The money is coming from a $500,000 grant the institute received in September from the Pennsylvania Emergency Management Agency to encourage older emergency workers to get screened for hepatitis C, said Stefani McAuliffe, the institute’s director of development and community advancement. The kiosks will help provide that encouragement, she said.
“There is a need for more awareness of hepatitis,” McAuliffe said. “More education is needed to develop that awareness.”
Hepatitis C is a liver disease caused by the hepatitis C virus and spread through contact with the blood of an infected person.
The National Center for Infectious Diseases estimates that 3.9 million Americans are infected with the hepatitis C virus.
Most people with hepatitis C don’t show symptoms and, therefore, might not be aware that they are infected, according to the center.
By touching the screen of one of St. Andrew Development’s kiosks, users can navigate through menus of information about Hepatitis C, including risk factors, treatment and getting tested.
Information is also provided about hepatitis A and B.
The kiosks’ content, which the New York City-based American Liver Foundation provides, is available in English and in Spanish, McKee said. An Internet version of the kiosks can be found on St. Andrew Development’s Web site, www.standrew.com.
The kiosks’ intended audience is emergency workers age 45 and older. Before greater precautions were taken to protect them, emergency workers often came into contact with the blood of the people they were trying to help, McAuliffe said. If these people had hepatitis C, their blood put emergency workers at risk.
“In the past, if you didn’t come out with blood on you, people didn’t think you did your job,” McKee said.

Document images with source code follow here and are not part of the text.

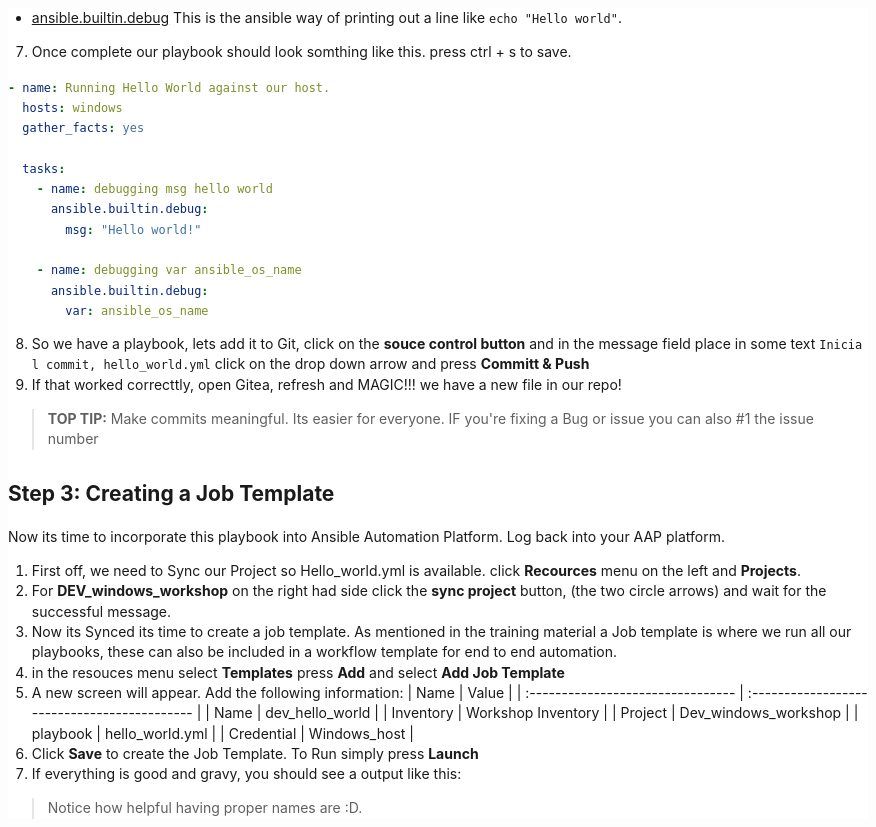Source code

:   * [ansible.builtin.debug](https://docs.ansible.com/ansible/latest/collections/ansible/builtin/debug_module.html) This is the ansible way of printing out a line like `echo "Hello world"`.
7.  Once complete our playbook should look somthing like this. press ctrl + s to save. 
```yaml
- name: Running Hello World against our host.
  hosts: windows
  gather_facts: yes
  
  tasks:
    - name: debugging msg hello world
      ansible.builtin.debug:
        msg: "Hello world!" 

    - name: debugging var ansible_os_name
      ansible.builtin.debug:
        var: ansible_os_name
```
8. So we have a playbook, lets add it to Git, click on the **souce control button** and in the message field place in some text `Inicial commit, hello_world.yml` click on the drop down arrow and press **Committ & Push**
9. If that worked correcttly, open Gitea, refresh and MAGIC!!! we have a new file in our repo! 
> **TOP TIP:** Make commits meaningful. Its easier for everyone. IF you're fixing a Bug or issue you can also #1 the issue number

## Step 3: Creating a Job Template

Now its time to incorporate this playbook into Ansible Automation Platform. Log back into your AAP platform. 
1. First off, we need to Sync our Project so Hello_world.yml is available. click **Recources** menu on the left and **Projects**.
2. For **DEV_windows_workshop** on the right had side click the **sync project** button, (the two circle arrows) and wait for the successful message.
3. Now its Synced its time to create a job template. As mentioned in the training material a Job template is where we run all our playbooks, these can also be included in a workflow template for end to end automation.
4. in the resouces menu select **Templates** press **Add** and select **Add Job Template**
5. A new screen will appear. Add the following information:
| Name | Value |
    | :-------------------------------- | :------------------------------------------- |
    | Name | dev_hello_world |
    | Inventory | Workshop Inventory |
    | Project | Dev_windows_workshop |
    | playbook | hello_world.yml |
    | Credential | Windows_host |
6. Click **Save** to create the Job Template. To Run simply press **Launch**
7. If everything is good and gravy, you should see a output like this:
> Notice how helpful having proper names are :D.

McAuliffe said her organization wanted to work with St. Andrew Development because of the company’s past experience with using kiosks to provide health-related information. Through the Wellness Link program, for example, St. Andrew Development is working with the American Cancer Society to develop and market computerized kiosks that provide information about cancer treatment and prevention.
One hepatitis kiosk has been placed at the Philadelphia Fire Department headquarters and another is at the Bucks County Fire Training School in Doylestown. Three more kiosks will soon be placed in shopping malls in Chester, Montgomery and Delaware counties, McKee said.
The kiosks are being placed in malls because malls are good places to access both emergency workers and their families, explained James Kruper, St. Andrew’s chief executive officer and chief technology officer.
“Family members need education, too,” Kruper said.
The kiosks will be rotated occasionally to hospitals, training centers, firehouses and other facilities in the Philadelphia area, McKee said. St. Andrew Development has the ability to track the usage of each kiosk, and McKee said this information would be used to decide when and where to move the kiosks. More kiosks might be deployed in the future, he added.
The Institute for Healthy Communities’ PEMA grant requires that the kiosks not be moved outside the Philadelphia area for two years, McAuliffe said. However, she added, the institute plans to seek additional funding to continue the kiosk program and expand its geographic reach after the grant period is over.
“There is certainly a need for this in other parts of the state,” McAuliffe said.